Genç ve aşırı hareketli olmasına ve kronik bir rahatsızlığının olmamasına rağmen sürecin kendisi için çok acı verici olduğunu anlatan Özdoğan, nefes almakta çok zorlandığını ifade etti.
Bir süre solunum güçlüğü çektiğini dile getiren Özdoğan, “Ağrılardan zaten uyku olmuyor. Yediğim ve içtiğimden tat alamıyordum. Hastalığı yendikten sonra bile kalp ağrısı, göğüs sıkıştırmaları, efor kaybı, nefes alamama şikayetlerim devam etti. Her şeyden önce beni psikolojik olarak çok kötü etkiledi. Günlük yaşamda karamsar olmamama, neşeli biri olmama rağmen o süreç o kadar kötü etkiledi ki beni… Hep ‘Bu hastalıktan kurtulabilecek miyim?’ diyerek yaşamı sorgulamaya başladım. Biz şu an karşımızda görünmeyen bir düşman ile savaş içerisindeyiz. O bize göre çok daha avantajlı. Bizim onun üstesinden gelebilmemiz için kurallara uymamız gerekiyor” diye konuştu.
“Yoğun bakımda çok acı olaylara şahit oldum”
Görev yaptığı yoğun bakım servisinde çok acı olaylara şahit olduğunu aktaran Özdoğan şöyle devam etti:
“Hala bu hastalığa inanmayanlar var, bu sayı azımsanmayacak kadar çok. ‘Sen benim arkadaşımsın, virüs senden gelsin’, ‘Ben gencim bana bir şey olmaz’, ‘Benim kronik rahatsızlığım yok’ diyorlar. Bu virüs genç-yaşlı, hasta-sağlıklı ayırt etmiyor. Belki onlara bir şey olmuyor ama tanımadıkları birçok kişiyi yaşamdan koparabiliyorlar. Virüsün varlığına inanmayanlar bizim ve yoğun bakımda yatan hastaların yaşadıklarını keşke bir görebilseler.”
Virüs nedeniyle çok genç hastalar ile birçok yaşlı insanın hayatını kaybettiğine tanıklık ettiğini dile getiren Özdoğan şöyle devam etti:
“Çok genç yaşta bir hastamız vardı ve tedavi olmak istemiyor, virüsün olduğuna inanmayarak ‘Ben buradan çıkacağım’ diyordu. Biz kendisinin tedavisine devam etmek zorunda olduğumuzu ve buradan çıkmasına müsaade edemeyeceğimizi söylediğimizde bizi tehdit edecek şekilde konuşuyordu. Tedaviye uyum sağlayamadığı için bir süre sonra entübe oldu. Entübe olduktan bir süre sonra maalesef ki kendisini kaybettik.

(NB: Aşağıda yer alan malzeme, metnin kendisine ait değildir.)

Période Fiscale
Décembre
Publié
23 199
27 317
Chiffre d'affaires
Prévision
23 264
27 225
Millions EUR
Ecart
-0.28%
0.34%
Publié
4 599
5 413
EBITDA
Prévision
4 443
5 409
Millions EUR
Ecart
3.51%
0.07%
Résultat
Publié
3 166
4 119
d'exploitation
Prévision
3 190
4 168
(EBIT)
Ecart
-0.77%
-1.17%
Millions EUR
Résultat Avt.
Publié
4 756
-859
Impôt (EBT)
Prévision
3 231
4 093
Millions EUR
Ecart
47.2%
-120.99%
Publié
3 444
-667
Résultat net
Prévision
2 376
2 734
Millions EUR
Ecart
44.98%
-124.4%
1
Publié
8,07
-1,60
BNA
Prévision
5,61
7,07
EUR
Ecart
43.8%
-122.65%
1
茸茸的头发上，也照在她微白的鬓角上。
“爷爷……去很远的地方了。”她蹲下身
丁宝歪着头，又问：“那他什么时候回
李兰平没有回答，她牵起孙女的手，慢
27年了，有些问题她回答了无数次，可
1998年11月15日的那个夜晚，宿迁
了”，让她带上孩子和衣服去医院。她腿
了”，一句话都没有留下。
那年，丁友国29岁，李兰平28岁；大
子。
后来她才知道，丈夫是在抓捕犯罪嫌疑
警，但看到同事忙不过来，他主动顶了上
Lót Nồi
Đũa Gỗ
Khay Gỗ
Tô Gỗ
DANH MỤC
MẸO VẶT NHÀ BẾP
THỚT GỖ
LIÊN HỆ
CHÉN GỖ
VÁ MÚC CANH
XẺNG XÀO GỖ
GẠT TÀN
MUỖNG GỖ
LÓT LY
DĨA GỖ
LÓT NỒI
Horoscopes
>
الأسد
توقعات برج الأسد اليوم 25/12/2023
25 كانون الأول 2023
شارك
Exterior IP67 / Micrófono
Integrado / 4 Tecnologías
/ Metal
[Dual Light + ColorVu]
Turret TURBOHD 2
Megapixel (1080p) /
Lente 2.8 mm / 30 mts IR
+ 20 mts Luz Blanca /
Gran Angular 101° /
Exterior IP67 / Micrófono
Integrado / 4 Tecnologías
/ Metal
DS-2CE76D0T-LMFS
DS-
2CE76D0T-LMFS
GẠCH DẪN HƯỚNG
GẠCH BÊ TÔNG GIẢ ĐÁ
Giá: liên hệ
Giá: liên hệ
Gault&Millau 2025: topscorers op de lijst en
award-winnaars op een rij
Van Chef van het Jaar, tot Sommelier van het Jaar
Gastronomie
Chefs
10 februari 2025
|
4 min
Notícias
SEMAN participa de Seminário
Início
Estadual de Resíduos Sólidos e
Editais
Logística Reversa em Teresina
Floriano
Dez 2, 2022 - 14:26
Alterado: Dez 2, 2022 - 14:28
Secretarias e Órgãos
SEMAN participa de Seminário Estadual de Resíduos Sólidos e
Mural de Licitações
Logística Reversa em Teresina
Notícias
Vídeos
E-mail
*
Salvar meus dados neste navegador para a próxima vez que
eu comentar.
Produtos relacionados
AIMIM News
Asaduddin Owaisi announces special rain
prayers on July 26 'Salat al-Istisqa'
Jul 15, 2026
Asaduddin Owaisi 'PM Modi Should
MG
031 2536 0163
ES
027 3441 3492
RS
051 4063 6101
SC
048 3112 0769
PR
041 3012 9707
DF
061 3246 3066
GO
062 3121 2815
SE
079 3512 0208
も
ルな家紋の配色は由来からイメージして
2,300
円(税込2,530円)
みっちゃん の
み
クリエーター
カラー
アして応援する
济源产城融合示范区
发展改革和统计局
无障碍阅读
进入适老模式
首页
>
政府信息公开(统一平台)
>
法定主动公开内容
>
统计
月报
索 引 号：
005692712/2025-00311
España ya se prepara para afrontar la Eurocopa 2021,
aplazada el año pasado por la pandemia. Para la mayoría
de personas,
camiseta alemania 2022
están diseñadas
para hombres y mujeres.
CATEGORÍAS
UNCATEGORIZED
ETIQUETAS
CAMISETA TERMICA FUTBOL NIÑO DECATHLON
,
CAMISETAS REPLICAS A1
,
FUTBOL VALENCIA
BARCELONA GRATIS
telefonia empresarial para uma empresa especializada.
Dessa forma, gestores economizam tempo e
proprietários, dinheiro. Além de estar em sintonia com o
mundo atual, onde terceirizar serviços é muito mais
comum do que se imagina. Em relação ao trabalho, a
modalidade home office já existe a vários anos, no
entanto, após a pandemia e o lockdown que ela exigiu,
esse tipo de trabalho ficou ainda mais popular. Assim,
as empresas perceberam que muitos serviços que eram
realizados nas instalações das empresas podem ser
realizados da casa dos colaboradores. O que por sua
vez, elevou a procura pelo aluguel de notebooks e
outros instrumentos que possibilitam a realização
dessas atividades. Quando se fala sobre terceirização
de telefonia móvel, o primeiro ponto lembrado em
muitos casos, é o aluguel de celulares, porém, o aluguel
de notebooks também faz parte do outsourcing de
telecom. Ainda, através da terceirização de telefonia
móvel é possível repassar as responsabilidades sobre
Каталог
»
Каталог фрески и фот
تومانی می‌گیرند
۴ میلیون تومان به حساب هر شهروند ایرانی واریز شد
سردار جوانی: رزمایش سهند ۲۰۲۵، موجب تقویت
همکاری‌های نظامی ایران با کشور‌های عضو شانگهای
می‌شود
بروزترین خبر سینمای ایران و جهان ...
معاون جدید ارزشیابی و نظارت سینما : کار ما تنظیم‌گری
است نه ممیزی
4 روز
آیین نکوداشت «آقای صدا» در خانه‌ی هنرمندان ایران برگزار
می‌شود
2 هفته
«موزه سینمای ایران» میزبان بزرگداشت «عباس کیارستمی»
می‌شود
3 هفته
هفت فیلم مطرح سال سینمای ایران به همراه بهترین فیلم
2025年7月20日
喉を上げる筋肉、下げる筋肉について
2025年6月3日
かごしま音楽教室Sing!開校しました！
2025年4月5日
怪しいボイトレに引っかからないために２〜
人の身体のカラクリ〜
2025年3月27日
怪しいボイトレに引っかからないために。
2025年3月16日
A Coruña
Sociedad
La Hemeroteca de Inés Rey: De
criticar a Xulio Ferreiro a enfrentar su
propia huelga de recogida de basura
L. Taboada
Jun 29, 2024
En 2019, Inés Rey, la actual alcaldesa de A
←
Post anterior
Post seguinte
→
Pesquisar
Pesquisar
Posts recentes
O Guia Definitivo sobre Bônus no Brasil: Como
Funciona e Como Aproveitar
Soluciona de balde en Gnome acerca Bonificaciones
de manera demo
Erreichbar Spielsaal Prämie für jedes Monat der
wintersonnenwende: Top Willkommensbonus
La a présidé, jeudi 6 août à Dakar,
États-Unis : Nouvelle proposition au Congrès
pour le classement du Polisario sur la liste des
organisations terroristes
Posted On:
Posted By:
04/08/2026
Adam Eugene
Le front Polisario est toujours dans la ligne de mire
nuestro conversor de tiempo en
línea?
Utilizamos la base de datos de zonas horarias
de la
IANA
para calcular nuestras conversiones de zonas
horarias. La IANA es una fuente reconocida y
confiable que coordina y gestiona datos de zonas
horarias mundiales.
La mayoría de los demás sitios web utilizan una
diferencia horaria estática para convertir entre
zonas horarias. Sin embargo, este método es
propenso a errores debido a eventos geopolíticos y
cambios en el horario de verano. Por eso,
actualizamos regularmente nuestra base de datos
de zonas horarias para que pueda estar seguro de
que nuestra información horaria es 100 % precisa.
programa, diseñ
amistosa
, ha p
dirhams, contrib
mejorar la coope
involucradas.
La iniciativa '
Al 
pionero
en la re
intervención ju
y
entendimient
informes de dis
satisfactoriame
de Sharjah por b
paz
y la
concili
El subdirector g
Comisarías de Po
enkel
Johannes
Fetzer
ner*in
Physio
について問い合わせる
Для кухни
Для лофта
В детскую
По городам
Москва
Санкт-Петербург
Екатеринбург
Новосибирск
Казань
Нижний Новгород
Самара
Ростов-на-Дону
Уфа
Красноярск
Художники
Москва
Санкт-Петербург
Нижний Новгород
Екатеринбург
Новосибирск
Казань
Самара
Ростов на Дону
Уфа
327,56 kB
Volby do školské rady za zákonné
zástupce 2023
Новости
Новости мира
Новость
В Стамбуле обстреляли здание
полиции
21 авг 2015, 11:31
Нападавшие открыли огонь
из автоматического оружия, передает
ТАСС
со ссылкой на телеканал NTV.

Bir başka hastamız ise beni çok etkiledi. Hastamız ilk geldiğinde durumu çok kötüydü ve iyiye doğru giderken umutlanmıştım. ‘Buradan çıkınca size tatlı getireceğim.’ diyordu. Şarkı söylüyordu bize ama bir süre sonra hastalığa yenik düştü. Bu beni çok etkiledi. 8 yaşlarında bir kız çocuğu vardı, babasına hep mektup yazıyor ve babasının eve geldiği anı resmetmişti. Resimleri babasına ulaştırıyorduk. Bir süre sonra resimlerini yaptığı babasını göremeyeceğini söylemek çok zor gelmişti.”